3. Trainingsdosis feinjustieren
Mehr Training ist nicht immer besser. Gerade im Herbst kann es sinnvoll sein, die Intensität punktuell zu reduzieren, mentale Einheiten einzubauen oder bewusst Ruhephasen zu schaffen.

4. Raum für Reflexion schaffen
Ein kurzes Wochenjournal kann helfen, Gedanken zu sortieren: Was lief gut? Was war herausfordernd? Was brauche ich nächste Woche? Diese Art von Selbstführung stärkt die Selbstwirksamkeit und entlastet das Gehirn.

5. Gespräche anbieten – ohne Druck
Jugendliche brauchen in dieser Phase offene, wertschätzende Gespräche. Nicht über Leistungen, sondern über ihr Befinden. Sei da, wenn sie dich brauchen – nicht nur als Coach, sondern als Mensch.

Der Herbst ist kein Rückschritt – sondern ein Entwicklungsmoment

Der Leistungsabfall im Herbst ist kein Zeichen von Schwäche, sondern ein völlig natürlicher Prozess – wenn man ihn versteht. Diejenigen, die jetzt Verständnis zeigen, Raum für Anpassung lassen und bewusst gegensteuern, investieren in die mentale Gesundheit und langfristige Leistungsfähigkeit ihrer Athlet:innen.

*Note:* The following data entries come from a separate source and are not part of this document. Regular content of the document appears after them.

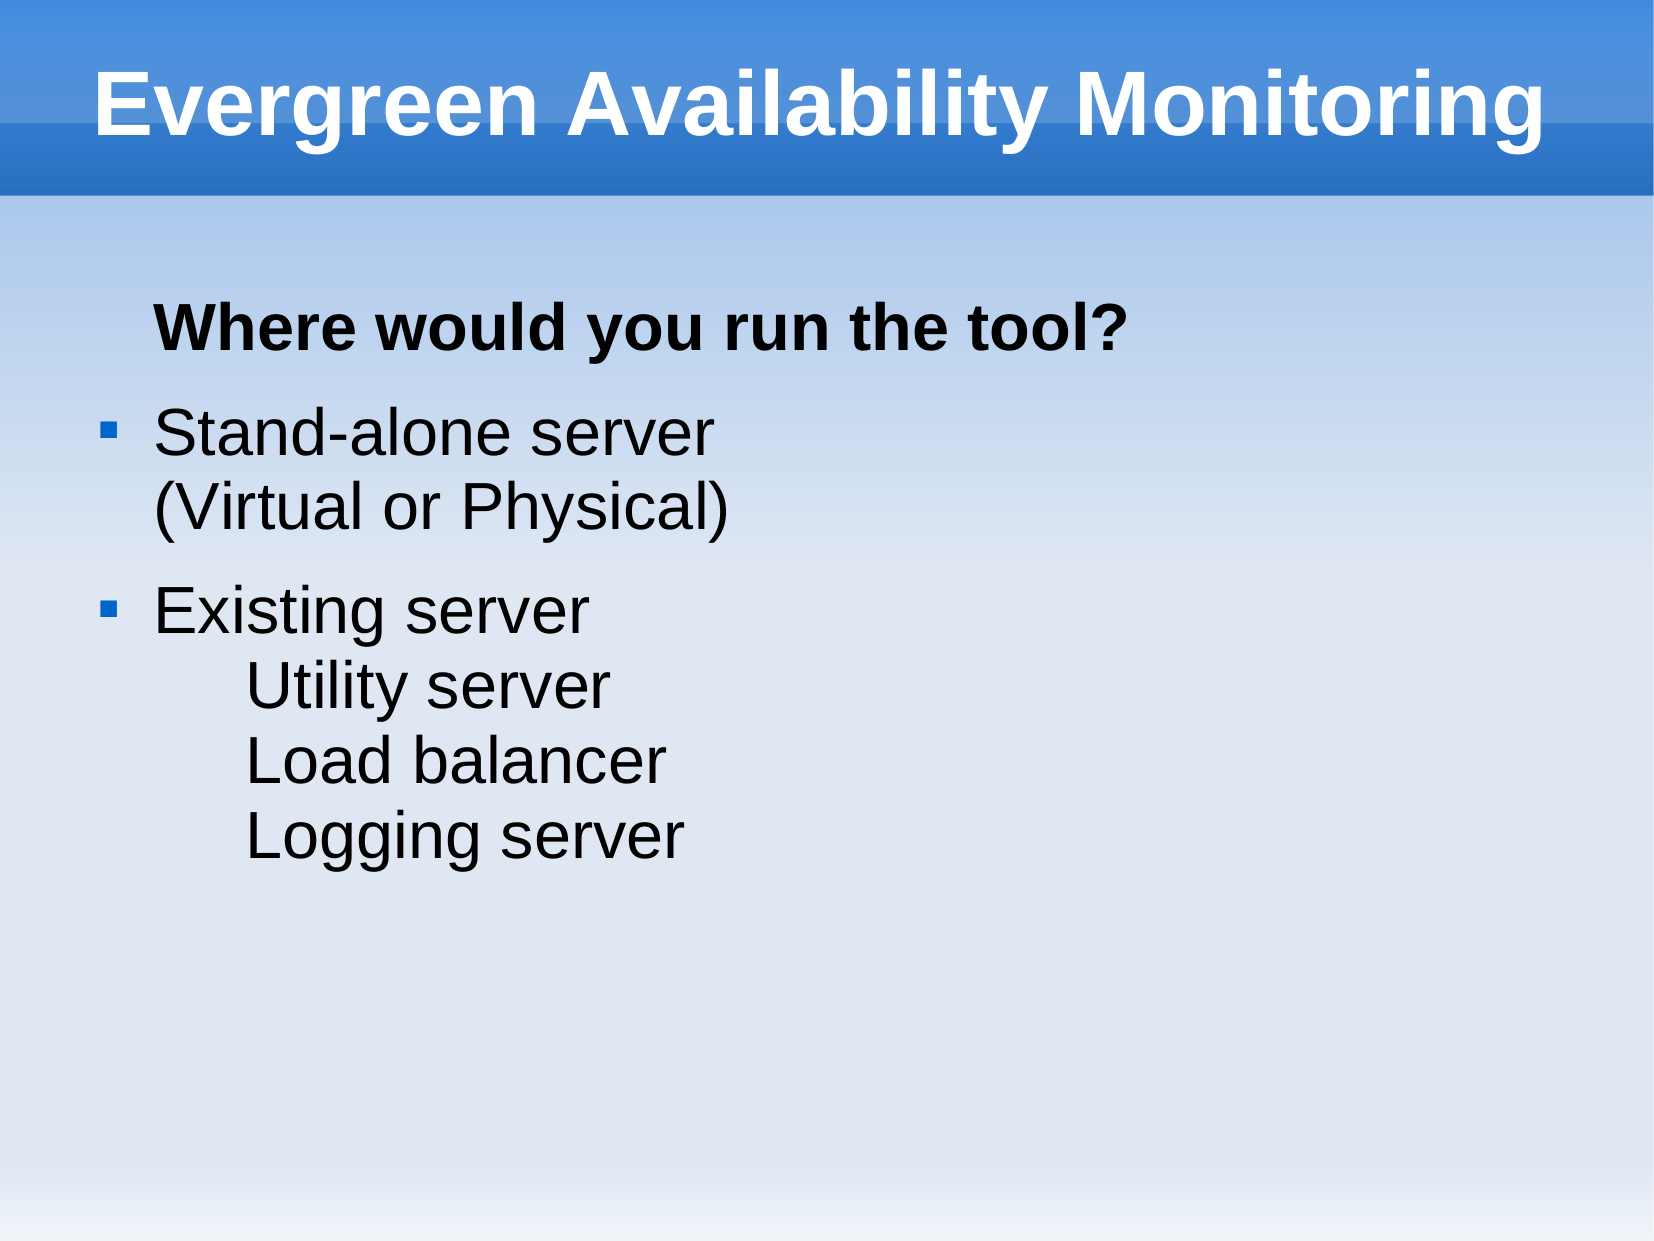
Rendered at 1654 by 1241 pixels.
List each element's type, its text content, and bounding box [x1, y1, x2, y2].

title Evergreen Availability Monitoring [76, 0, 1565, 208]
list Where would you run the tool? Stand-alone server (Virtual or Physical) Existing server Utility server Load balancer Logging server [82, 290, 1571, 1109]
picture [0, 0, 1654, 1241]
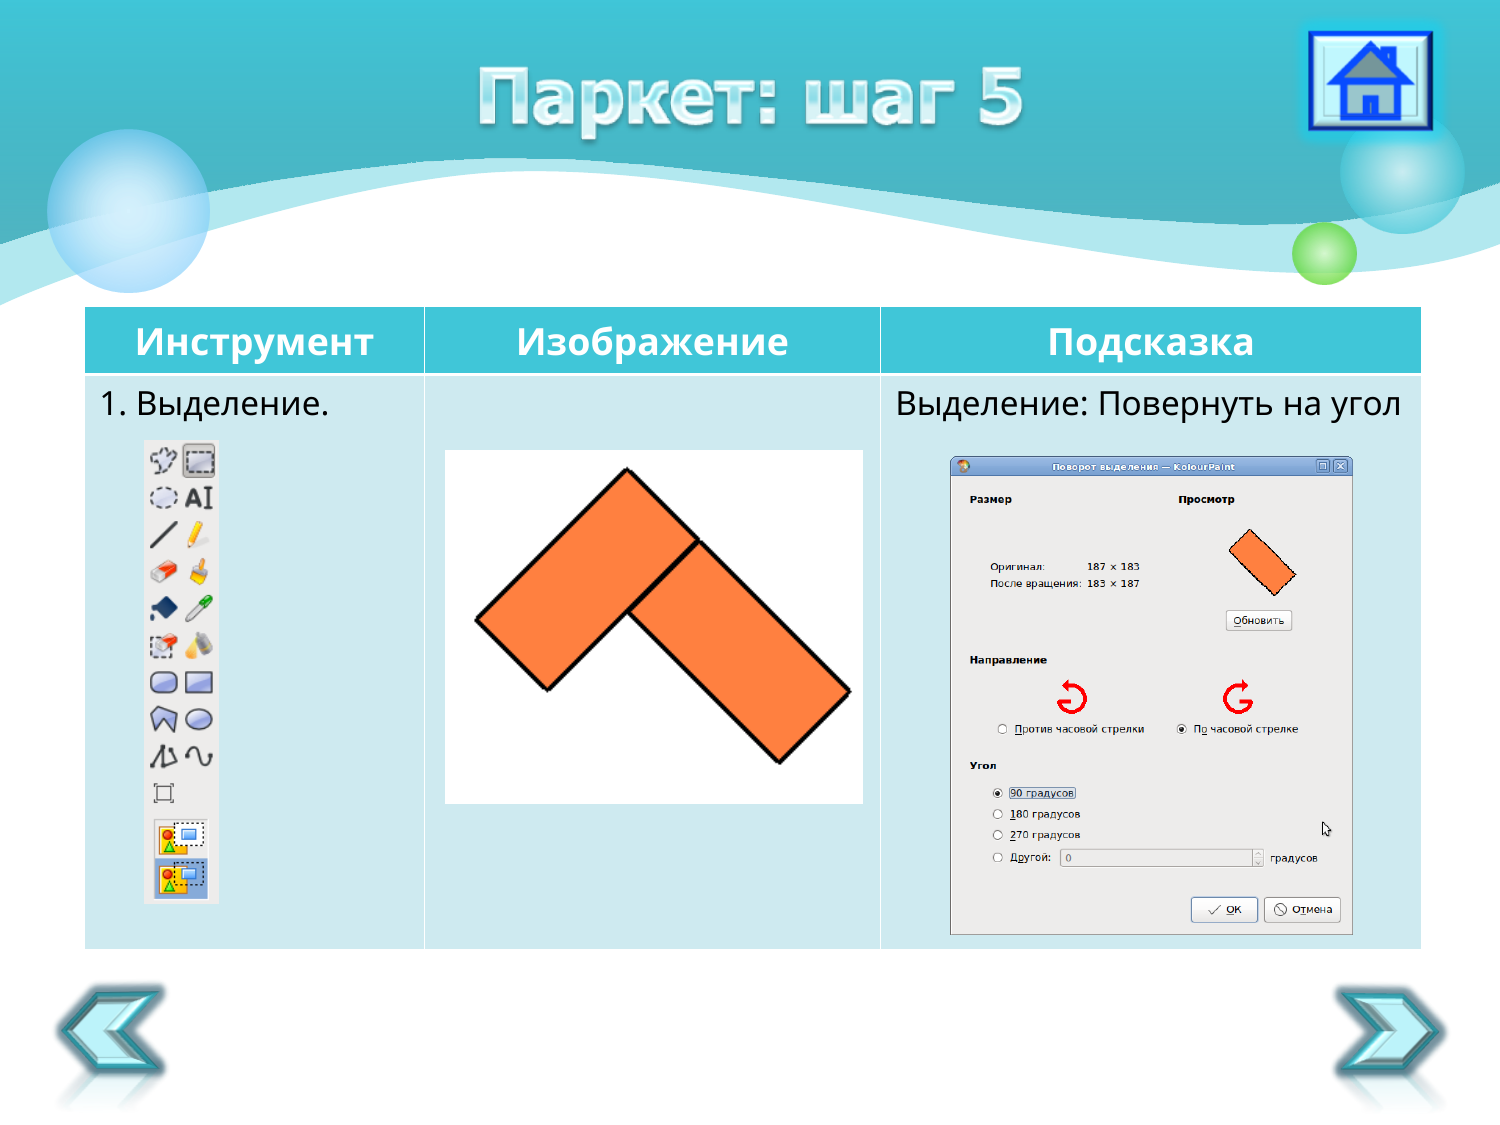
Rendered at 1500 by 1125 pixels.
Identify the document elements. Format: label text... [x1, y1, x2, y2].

table_header Подсказка [881, 307, 1421, 373]
picture [46, 0, 1466, 294]
table_cell 1. Выделение. [85, 376, 424, 949]
table_cell [425, 376, 880, 949]
picture [950, 456, 1353, 935]
table_cell Выделение: Повернуть на угол [881, 376, 1421, 949]
picture [1321, 974, 1459, 1125]
table_header Изображение [425, 307, 880, 373]
picture [445, 450, 863, 804]
picture [144, 440, 219, 904]
table_header Инструмент [85, 307, 424, 373]
picture [43, 972, 179, 1125]
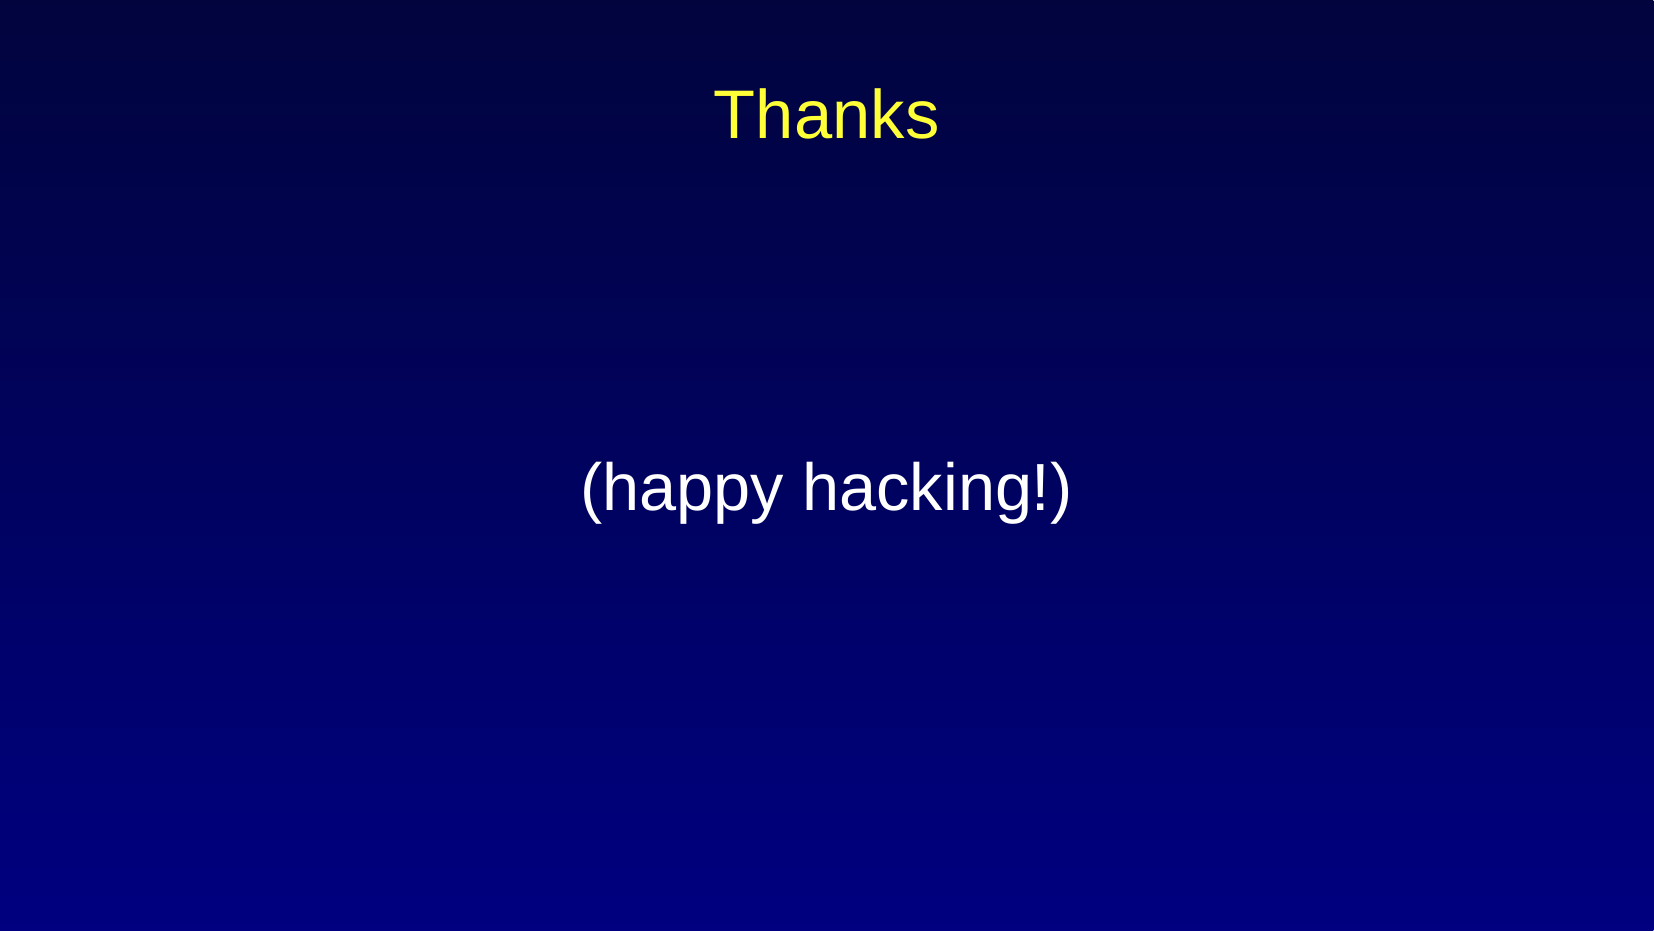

Vielleicht kannst du den nächsten vermeintlichen Durchhänger also anders betrachten: Nicht als Problem, sondern als Einladung zum Umdenken.

Zum Schluss – mein persönlicher Gedanke

Auch mich fordert diese Jahreszeit immer wieder heraus. Das frühe Aufstehen im Dunkeln, das Training bei Kälte, die Müdigkeit am Nachmittag. Aber ich habe gelernt, diese Phasen ernst zu nehmen – und mit kleinen, machbaren Ritualen gegenzusteuern. Eine Tageslichtlampe, bewusst eingesetzte Pausen, ein Spaziergang in der Sonne, wann immer es geht. Vielleicht ist das keine Wundermedizin – aber es ist ein Anfang.

Gönn auch du den Jugendlichen in deinem Umfeld diesen Anfang. Sie brauchen ihn mehr, als man auf den ersten Blick sieht.